Kaynak -
::::::::

Hayat tatlı tatlı geçip, bizden sorumluluk almamızı beklediğindeyse çoğu zaman tabiri caizse şapa oturuyoruz. "Peki şimdi ne olacak?" soruları kafamızı kurcalamaya başlıyor: Hangi iş daha iyi, ileride kendimi nerede göreceğim, arkadaşlarıma neler oluyor, ben ne yapıyorum, on sene sonra da aynı küçük evde yalnız başıma oturup şu an yaptığım şeyi mi yapıyor olacağım, gibi gibi...
Tüm bu rüzgarın etkisiyle hayat arkadaşlarımızı seçerken de artık eskisi kadar umursamaz olamıyoruz. Gençlikte hoş sohbet biri olması yetebilirken, şimdi ne iş yaptığı, bağımlılıkları olup olmadığı ve beraberinde taşıdığı yüklerin boyutu gibi sorular da önem kazanıyor.
Hayatın kanunu mu, bir gün hepimizin çekirdek aile formuna bürünmemiz? Sonsuza dek mutlu yaşamamız için illa evlenmemiz mi gerekiyor? Niye hiçbir masalda sonsuza dek mutluluğu yalnız yaşarak bulan bir prenses yok? En kaba tabirle insan insana muhtaç mı?
Boşanma oranlarının bu kadar yüksek olduğunu düşündüğümüzde, bizi aile olmaya iten ne? Dünyaya bizden bir parça bırakmak mı? Yoksa kendimizi sağlama almak mı? Ya da aşkın mucizesi mi?
Geçenlerde biri boşanmış, diğeri boşanmanın eşiğinde iki kadının sohbetine tanık oldum. Boşanmış olan şöyle diyordu: "Evlenince ne olacağını sanıyoruz ki, kocamızın sonsuza dek bizim olacağını mı? Flört döneminde her an beni bırakıp başka birine gidebileceği için, kusursuz görünmeye çalışırdım. Ama evlendikten sonra kendime bakmaz oldum, çünkü artık benimdi. Kocamdı, hiçbir yere gidemezdi. İşte bizim yanılsamamız bu, kocan olsa da başkalarına gidebilir ve gitti de zaten."
Belki bundan otuz sene önce insanlar evlenirken beraberlerinde taşıdıkları yükleri yoktu, ama şimdi fazlasıyla var: Eski ilişkiler, eski eşler...
Peki sizin yük taşıma kapasiteniz ne kadar?
Hayatınıza aldığınız kişinin eski sevgilileriyle hala görüşmesi, sizi onların doğumgünü partilerine götürmesi, hatta utanmadan size onlardan bahsetmesi, eski eşle yapılan zorunlu görüşmeler, gece gelen telefonlar, fotoğraflar... Nereye kadar hangisine dayanabilirsiniz? Sizin ex-eşiğiniz ne?

::::::::

Sağlanan Bilgiler -

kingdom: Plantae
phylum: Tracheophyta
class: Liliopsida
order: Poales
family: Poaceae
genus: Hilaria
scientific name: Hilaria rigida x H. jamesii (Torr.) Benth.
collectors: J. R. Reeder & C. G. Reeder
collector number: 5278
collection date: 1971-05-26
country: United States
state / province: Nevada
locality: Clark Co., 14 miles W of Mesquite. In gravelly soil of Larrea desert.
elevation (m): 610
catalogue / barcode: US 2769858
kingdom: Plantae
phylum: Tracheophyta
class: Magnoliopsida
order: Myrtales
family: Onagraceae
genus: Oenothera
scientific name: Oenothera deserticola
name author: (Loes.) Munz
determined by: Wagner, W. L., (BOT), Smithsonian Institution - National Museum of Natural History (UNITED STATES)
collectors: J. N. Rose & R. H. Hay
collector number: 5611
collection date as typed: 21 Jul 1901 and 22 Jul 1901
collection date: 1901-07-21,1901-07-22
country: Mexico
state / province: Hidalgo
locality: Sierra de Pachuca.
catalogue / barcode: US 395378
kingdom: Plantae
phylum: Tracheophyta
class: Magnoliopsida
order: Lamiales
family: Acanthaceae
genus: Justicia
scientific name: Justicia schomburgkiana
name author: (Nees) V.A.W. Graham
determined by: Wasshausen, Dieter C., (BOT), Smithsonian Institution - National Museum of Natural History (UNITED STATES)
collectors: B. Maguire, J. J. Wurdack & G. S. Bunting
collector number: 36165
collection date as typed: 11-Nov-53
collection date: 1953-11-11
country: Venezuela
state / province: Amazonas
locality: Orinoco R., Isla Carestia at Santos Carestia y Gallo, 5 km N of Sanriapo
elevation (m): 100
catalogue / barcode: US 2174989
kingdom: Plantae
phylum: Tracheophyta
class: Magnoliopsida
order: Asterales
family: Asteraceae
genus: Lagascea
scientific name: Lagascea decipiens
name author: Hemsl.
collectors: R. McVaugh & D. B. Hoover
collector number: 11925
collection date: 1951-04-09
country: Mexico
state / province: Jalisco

::::::::

Çözülecek Problemler -
(1) Kayıtlarda "elevation (m): 100" ifadesinin bulunduğu satırdan kayıtların sonuna kadar olan her şeyi, "collector number" yerine "collection number" koyarak ve başka hiçbir şeyi değiştirmeden yeniden yazınız.
(2) Evlilik ve geçmiş ilişkilerden kalan yükler üzerine olan yazıyı, son cümlesinden sonrasını yazarak sürdürünüz.
Yazı ile kayıtlar birbirinden farklı kaynaklara aittir.

Çözülmüş Problemler -
(1)
elevation (m): 100
catalogue / barcode: US 2174989
kingdom: Plantae
phylum: Tracheophyta
class: Magnoliopsida
order: Asterales
family: Asteraceae
genus: Lagascea
scientific name: Lagascea decipiens
name author: Hemsl.
collectors: R. McVaugh & D. B. Hoover
collection number: 11925
collection date: 1951-04-09
country: Mexico
state / province: Jalisco

(2)
Boşanmış bir kadın düşünün 30'larında ve bir çocuğuyla... Bundan sonrası için ne kadar şansı olabilir? Sonsuza dek mutlu yaşamanın olmazsa olmazı, yalnız kalmamayı başarabilmek için ne yapmalı? Eski kocası ile müstakbel kocası arasında taşıdığı yükleri bir yere koyup soluklanacak zamanı olacak mı?
Ya da boşanmış bir erkek düşünün 30'larında ve bir çocuğuyla... Bu yükleri taşıyamayacak birini severse ne yapabilir ki?
Bu sebeple mi boşanmış kişiler için özel internet siteleri kuruluyor? "Davul bile dengi dengine"nin günümüz açılımı denk yükler diye mi başlıyor...
Peki ya müstakbel hayat arkadaşı yollarında düşe kalka yürürken bizim giderek ağırlaşan yüklerimize ne demeli? Bir gün biri onları taşımak istemediğinde ne yapacağız, gidip Boğaz Köprüsü'nden atabilecek miyiz tüm geçmişimizi? En sevdiğim fantazide olduğu gibi beynimizi spatulayla kazıyıp tertemiz bir şekilde uyanabilecek miyiz yeni hayatımıza? Sürekli geçmişine saplanıp kalan insanlar aslında bir nevi yük tasarrufu mu yapıyor dersiniz? Aynı insanlar ve tekrarlarla.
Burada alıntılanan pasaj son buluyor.